• _Objectif_:
Reprenez, s'il vous plaît, le passage de l'article sur l'agression de Salman Rushdie qui commence aux mots « États-UnisL’auteur Salman Rushdie » et se termine après « a été placé sous respirateur artificiel. », en changeant « respirateur » en « ventilateur ».

• _Texte de travail_:
États-UnisL’auteur Salman Rushdie sous respirateur après avoir été poignardé
L’auteur britannique des «Versets sataniques» a été poignardé au cou vendredi dans l’État de New York. Opéré en urgence, il a été placé sous respirateur artificiel.
Salman Rushdie, auteur des «Versets sataniques» et cible depuis plus de 30 ans d’une fatwa de l’Iran, a été placé sous respirateur après avoir été poignardé vendredi au cou et à l’abdomen dans l’État de New York par un homme qui a été arrêté.
«Les nouvelles ne sont pas bonnes», a déclaré vendredi soir au «New York Times» l’agent de l’écrivain britannique de 75 ans, Andrew Wylie. «Salman va probablement perdre un œil; les nerfs de son bras ont été sectionnés et il a été poignardé au niveau du foie», a détaillé Andrew Wylie en précisant que Salman Rushdie, 75 ans, avait été placé sous respirateur artificiel.
Immédiatement après l’agression dans la matinée sur l’estrade d’un amphithéâtre d’un centre culturel à Chautauqua, dans le nord-ouest de l’État de New York, Salman Rushdie avait été transporté en hélicoptère vers l’hôpital le plus proche où il a été opéré en urgence, a précisé devant la presse le major de la police de l’État de New York, Eugene Staniszewski.

(Lignes extraites d'un jeu de données)
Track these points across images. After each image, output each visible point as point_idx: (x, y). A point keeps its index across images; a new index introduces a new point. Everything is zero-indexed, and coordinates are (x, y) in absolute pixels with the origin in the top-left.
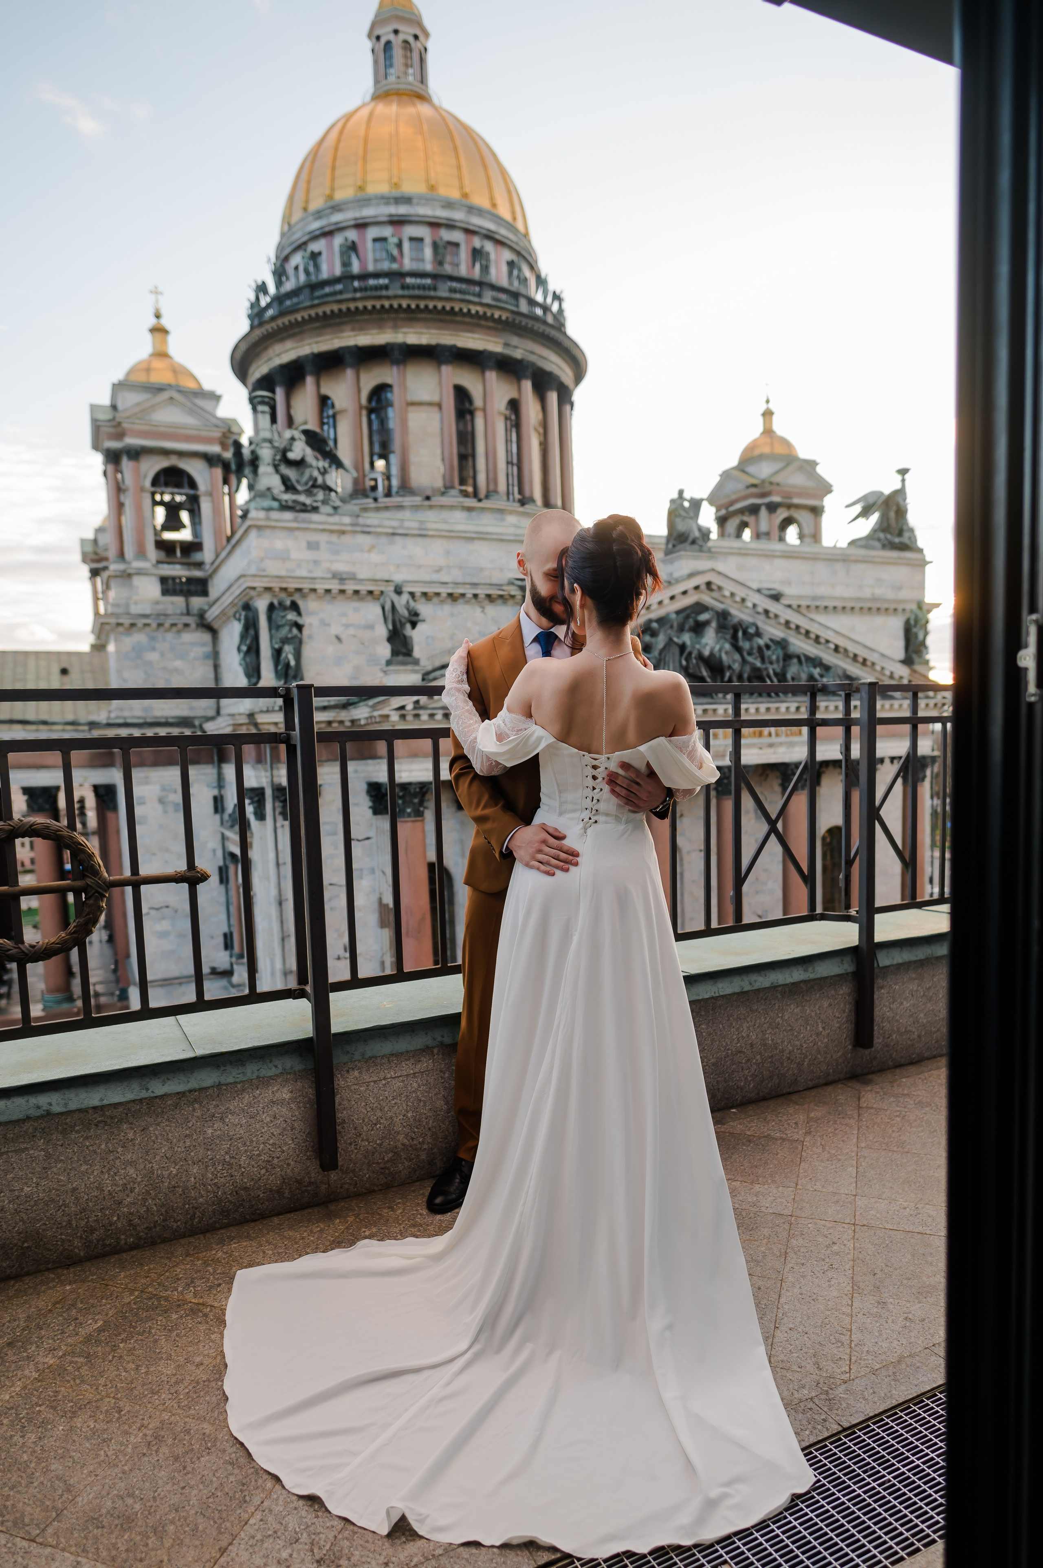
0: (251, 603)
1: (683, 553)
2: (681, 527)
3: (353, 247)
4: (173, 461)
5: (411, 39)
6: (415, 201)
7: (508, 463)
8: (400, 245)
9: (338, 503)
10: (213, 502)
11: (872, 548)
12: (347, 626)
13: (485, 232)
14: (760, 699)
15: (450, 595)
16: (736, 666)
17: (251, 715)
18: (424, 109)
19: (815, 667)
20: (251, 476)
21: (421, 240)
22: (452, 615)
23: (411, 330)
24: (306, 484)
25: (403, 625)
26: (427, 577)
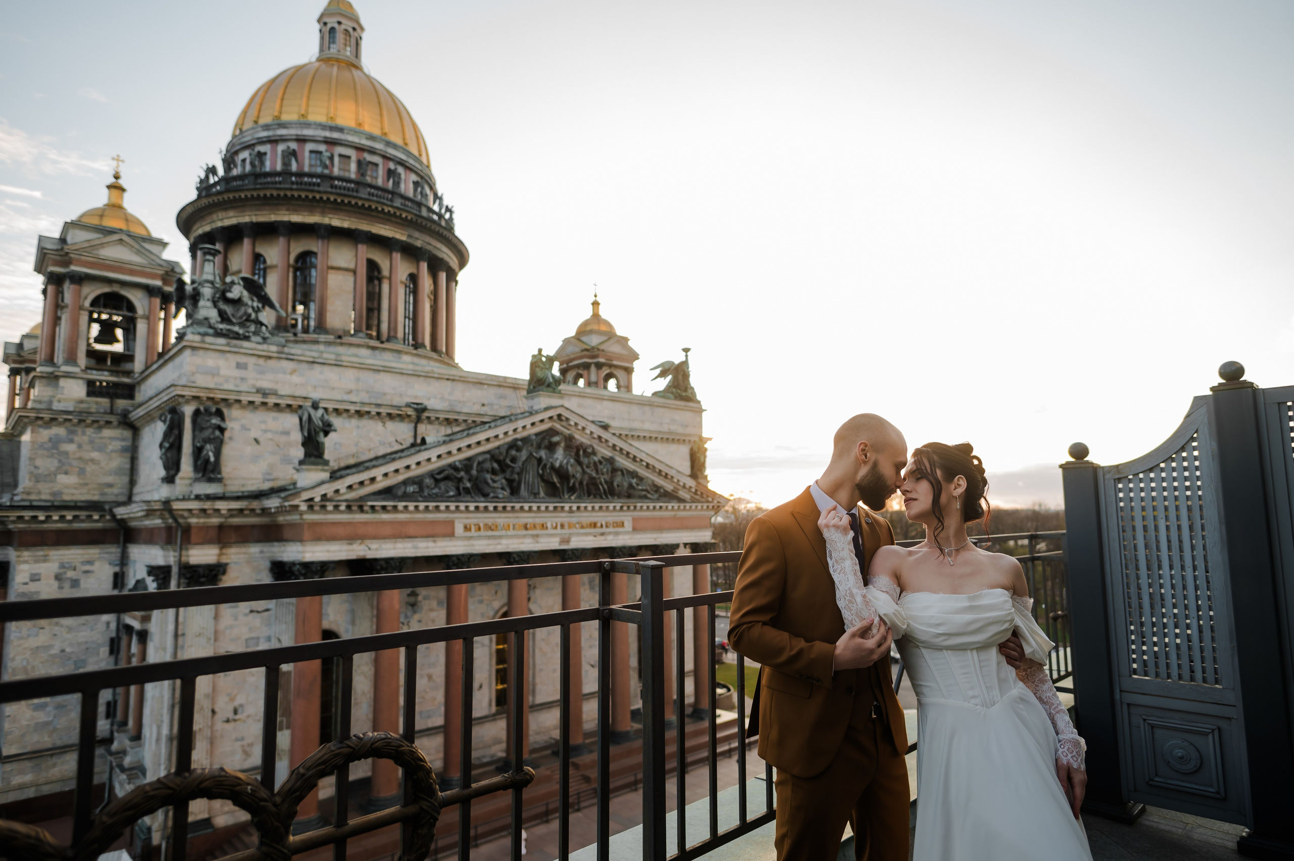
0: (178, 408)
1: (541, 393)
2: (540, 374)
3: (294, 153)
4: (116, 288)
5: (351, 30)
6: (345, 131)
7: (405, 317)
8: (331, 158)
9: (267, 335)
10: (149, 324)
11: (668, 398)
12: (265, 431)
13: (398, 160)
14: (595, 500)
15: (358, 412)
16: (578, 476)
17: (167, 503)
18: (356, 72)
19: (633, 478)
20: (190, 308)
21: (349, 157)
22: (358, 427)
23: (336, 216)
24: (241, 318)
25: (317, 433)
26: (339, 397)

• _Corrigé détaillé_:
États-UnisL’auteur Salman Rushdie sous ventilateur après avoir été poignardé
L’auteur britannique des «Versets sataniques» a été poignardé au cou vendredi dans l’État de New York. Opéré en urgence, il a été placé sous ventilateur artificiel.